Ein Haufen rostiger, verbogener Werkzeuge zu seinen Füßen. Durch den häufigen Einsatz verdorben, kaum zum nächsten Einsatz bereit. Eine zunehmende Lähmung seines Körper nimmt er wahr. Den Kopf kann er nicht mehr drehen und die Arme kaum noch heben. In den Felsen ein Geriesel, dann ein Flattern und ein Schatten, der steil in die Tiefe ragt.
Wenn ihn nicht die Wand behielte, würde er nicht länger bleiben. Auch der Lehrer hat ihm geraten, sich einer Aufgabe zuzuwenden, und weiß Gott, er ist hier gefangen, hockt hier wie eine Fliege am Fenster, wartet, dass sich etwas öffnet, dass der Fels sich ihm zuneigt, zu ihm spricht, ihn begräbt.
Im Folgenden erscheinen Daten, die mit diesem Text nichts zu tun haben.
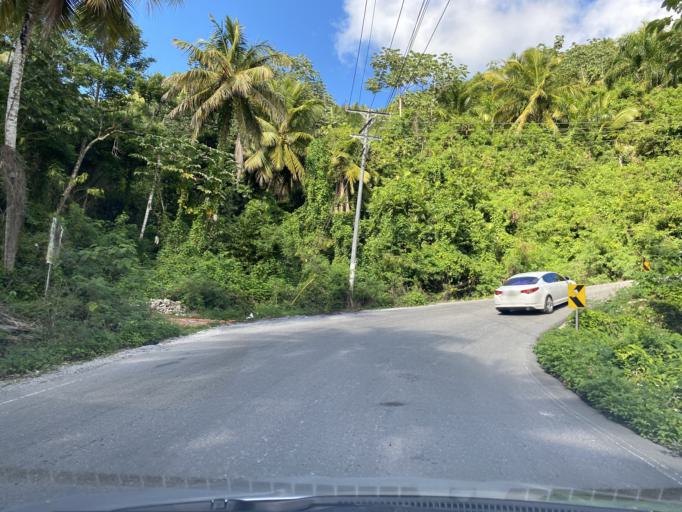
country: DO
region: Samana
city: Sanchez
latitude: 19.2347
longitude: -69.5984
Niemand kommt hier je vorbei. Manchmal aber, scharf und nah, ist ein Rascheln im Gras zu hören und ein angespanntes Lauschen, das sich in den Ästen fängt, das sich in der Stille festsaugt und an seinen Haaren zieht. Dann zerfallen ihm seine Gedanken, und er kommt sich wie ein Sand vor, den der Wind nicht tragen will.
So gehen die Tage hin. Die Luft ist glatt und dünn. Auf dem Meer glänzt das Licht. Möwen stürzen sich ins Wasser. Das Horn der Fähre dröhnt.